= Material for the task =
★ ★ ★ ★ ★

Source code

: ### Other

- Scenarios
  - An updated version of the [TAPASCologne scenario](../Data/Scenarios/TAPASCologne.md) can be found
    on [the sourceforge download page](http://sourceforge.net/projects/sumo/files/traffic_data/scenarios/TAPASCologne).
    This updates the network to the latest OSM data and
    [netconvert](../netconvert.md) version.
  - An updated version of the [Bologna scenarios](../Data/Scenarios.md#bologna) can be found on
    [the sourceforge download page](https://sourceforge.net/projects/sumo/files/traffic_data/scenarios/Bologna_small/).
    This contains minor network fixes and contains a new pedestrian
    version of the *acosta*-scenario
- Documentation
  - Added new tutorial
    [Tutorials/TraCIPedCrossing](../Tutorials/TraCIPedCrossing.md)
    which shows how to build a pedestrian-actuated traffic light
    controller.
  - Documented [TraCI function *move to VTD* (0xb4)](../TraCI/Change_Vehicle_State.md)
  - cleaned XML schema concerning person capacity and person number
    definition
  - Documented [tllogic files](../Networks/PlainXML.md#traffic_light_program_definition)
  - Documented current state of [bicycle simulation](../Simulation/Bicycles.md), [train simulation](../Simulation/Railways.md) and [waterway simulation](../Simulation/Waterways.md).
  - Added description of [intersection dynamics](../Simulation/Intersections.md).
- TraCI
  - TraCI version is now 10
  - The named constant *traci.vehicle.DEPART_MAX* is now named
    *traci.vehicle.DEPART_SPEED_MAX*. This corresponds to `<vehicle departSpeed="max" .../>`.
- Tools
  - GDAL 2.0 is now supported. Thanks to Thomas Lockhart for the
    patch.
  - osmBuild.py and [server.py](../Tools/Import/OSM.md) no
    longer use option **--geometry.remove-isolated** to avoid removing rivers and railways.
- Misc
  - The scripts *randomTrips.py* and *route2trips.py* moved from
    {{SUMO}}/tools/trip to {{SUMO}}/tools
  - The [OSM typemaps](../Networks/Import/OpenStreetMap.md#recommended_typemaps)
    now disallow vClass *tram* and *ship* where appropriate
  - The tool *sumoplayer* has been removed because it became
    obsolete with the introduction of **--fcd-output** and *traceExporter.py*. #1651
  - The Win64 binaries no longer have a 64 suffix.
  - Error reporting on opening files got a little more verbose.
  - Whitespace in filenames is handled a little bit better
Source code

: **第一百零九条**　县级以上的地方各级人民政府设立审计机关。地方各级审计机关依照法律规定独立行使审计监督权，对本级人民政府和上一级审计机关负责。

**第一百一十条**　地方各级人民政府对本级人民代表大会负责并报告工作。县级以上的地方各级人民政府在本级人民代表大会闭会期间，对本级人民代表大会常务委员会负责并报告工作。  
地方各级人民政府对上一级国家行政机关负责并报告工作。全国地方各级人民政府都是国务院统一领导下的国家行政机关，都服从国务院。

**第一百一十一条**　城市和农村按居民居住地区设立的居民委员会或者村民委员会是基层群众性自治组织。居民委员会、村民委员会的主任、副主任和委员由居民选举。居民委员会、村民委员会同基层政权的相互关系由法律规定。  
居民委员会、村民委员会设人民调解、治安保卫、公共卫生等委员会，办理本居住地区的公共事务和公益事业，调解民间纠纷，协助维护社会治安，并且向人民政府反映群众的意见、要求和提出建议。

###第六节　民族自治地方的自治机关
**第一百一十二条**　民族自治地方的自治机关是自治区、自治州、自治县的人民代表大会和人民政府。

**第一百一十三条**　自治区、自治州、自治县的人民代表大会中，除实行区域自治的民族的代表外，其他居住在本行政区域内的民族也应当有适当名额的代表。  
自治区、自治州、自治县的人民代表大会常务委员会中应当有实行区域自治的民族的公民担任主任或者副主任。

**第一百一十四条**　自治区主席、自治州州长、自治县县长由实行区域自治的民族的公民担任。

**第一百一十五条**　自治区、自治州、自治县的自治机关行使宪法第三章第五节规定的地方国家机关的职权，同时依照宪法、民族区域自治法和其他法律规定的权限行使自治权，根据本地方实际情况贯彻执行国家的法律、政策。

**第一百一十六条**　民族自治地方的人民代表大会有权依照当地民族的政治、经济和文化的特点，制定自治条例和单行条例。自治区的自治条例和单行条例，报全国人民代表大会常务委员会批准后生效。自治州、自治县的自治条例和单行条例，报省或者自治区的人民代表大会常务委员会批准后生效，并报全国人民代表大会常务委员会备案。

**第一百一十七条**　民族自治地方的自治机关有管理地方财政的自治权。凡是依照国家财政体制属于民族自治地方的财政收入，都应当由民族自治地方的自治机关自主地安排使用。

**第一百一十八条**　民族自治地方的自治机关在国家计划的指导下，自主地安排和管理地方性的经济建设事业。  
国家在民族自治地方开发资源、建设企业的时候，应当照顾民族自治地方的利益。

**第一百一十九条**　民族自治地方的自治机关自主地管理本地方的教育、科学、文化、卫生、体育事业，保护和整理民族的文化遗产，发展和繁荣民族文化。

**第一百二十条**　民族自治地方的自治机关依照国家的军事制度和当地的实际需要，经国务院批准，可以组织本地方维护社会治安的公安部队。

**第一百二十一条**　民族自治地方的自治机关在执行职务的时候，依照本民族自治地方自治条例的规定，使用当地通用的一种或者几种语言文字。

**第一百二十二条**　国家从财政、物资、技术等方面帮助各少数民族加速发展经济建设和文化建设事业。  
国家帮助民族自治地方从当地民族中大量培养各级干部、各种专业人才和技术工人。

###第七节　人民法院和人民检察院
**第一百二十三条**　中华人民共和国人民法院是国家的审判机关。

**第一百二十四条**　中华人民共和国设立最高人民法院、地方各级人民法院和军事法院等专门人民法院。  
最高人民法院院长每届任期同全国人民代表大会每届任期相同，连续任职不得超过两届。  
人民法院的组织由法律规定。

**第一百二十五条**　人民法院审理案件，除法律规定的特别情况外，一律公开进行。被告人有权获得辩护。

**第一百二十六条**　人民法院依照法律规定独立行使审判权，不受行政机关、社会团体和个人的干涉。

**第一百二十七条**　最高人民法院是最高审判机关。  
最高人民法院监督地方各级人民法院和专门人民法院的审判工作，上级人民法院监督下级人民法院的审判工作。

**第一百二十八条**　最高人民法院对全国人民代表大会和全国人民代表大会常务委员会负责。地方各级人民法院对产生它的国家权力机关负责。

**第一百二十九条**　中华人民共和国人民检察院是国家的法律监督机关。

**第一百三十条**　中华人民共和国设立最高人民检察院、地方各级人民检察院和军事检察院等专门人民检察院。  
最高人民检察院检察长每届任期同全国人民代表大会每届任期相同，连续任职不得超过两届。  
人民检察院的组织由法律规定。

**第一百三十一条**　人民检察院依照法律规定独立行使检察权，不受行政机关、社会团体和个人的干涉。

★ ★ ★ ★ ★

= Task directions =
Count the lines above that contain the string "This", and reply with the number alone.

= Answer space =
3